EBKTM (Epithelial Bowman’s Keratectomy) ist eine der Methoden der Laserkorrektur des Sehvermögens, bei der eine Modellierung der Hornhaut möglich ist. Sie gehört zu den sogenannten Oberflächenmethoden.

Die EBK-Methode wird Personen empfohlen, die einem erhöhten Risiko für Augenverletzungen ausgesetzt sind (z. B. Polizisten, Soldaten, Feuerwehrleute, Personen, die Kontaktsportarten betreiben).

EBKTM (Epithelial Bowman’s Keratectomy) ist eine der Methoden der Laserkorrektur des Sehvermögens, bei der eine Modellierung der Hornhaut möglich ist. Sie gehört zu den sogenannten Oberflächenmethoden. Dies bedeutet, dass das Epithel von der Hornhautoberfläche sanft entfernt wird, damit der Laser anschließend die Sehschwäche korrigieren kann. Der Prozess der Hornhautformkorrektur wird mit einem Excimerlaser durchgeführt.

Bei Oberflächenmethoden regeneriert sich das entfernte Epithel nach dem Eingriff auf natürliche Weise. Oberflächenmethoden zeichnen sich durch eine etwas längere Heilungszeit und einen geringeren Umfang der Fehlerkorrektur aus als Tiefenmethoden. Die Regeneration des Epithels erfolgt 3-4 Tage nach dem Eingriff. Um sie zu beschleunigen und die mit der Augenheilung verbundenen Schmerzen zu lindern, wird nach dem Eingriff eine Verbandskontaktlinse eingesetzt.

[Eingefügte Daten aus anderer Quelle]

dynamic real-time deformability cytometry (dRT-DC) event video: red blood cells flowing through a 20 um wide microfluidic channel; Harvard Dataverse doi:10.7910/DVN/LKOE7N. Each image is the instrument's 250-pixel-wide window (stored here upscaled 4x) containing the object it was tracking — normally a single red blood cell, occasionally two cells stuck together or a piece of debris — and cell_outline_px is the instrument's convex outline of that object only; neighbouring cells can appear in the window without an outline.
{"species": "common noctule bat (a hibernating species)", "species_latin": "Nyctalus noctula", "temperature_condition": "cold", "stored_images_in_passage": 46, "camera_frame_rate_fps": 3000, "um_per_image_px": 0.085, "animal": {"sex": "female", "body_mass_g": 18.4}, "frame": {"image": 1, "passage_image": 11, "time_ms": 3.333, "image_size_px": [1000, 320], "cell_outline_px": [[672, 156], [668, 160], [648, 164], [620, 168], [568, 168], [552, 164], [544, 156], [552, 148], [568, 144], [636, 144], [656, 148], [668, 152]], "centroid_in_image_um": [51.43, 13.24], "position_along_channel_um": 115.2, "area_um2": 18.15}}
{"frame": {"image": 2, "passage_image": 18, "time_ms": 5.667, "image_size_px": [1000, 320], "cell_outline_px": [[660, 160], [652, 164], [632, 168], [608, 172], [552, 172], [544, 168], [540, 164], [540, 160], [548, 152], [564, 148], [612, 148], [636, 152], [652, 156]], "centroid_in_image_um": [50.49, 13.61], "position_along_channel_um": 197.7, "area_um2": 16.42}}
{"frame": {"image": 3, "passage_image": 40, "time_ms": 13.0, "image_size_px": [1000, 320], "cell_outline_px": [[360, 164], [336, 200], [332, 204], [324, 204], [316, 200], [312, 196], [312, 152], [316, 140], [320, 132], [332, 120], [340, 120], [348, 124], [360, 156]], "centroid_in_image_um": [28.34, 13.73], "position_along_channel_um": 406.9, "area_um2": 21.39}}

EBK ist eine Modifikation der LASEK- und PRK-Methode. Das Epithel wird präzise mit einem Epi-Clear-Messer entfernt, das die Hornhaut sanft und vollständig kontrolliert auf den Eingriff vorbereitet, wobei ihre tieferen Schichten intakt bleiben. Im Vergleich zu anderen Oberflächenmethoden erneuert sich das Epithel nach EBK bis zu doppelt so schnell, und der Regenerationsprozess ist milder als bei anderen Oberflächenmethoden. Die EBK-Methode ist die erste Wahl für eine relativ kleine Patientengruppe. Der Bereich der korrigierbaren Fehlsichtigkeiten ist gering: von -8 dpt bis +3 dpt, Astigmatismus bis 5 dpt, wobei der Eingriff hauptsächlich Personen mit einer dünnen, aber normalen Hornhaut gewidmet ist. EBK kann angewendet werden, wenn der Patient tiefe Augenhöhlen, enge Lidspalten oder eine ungewöhnlich flache oder steile Hornhaut hat. Es kann bei Patienten mit wiederkehrenden Erosionen und Basalmembrandegenerationen des Epithels sowie bei solchen durchgeführt werden, bei denen eine klare Kontraindikation für LASIK-Verfahren (LASIK, FEMTOLASIK, VLASIK®) besteht.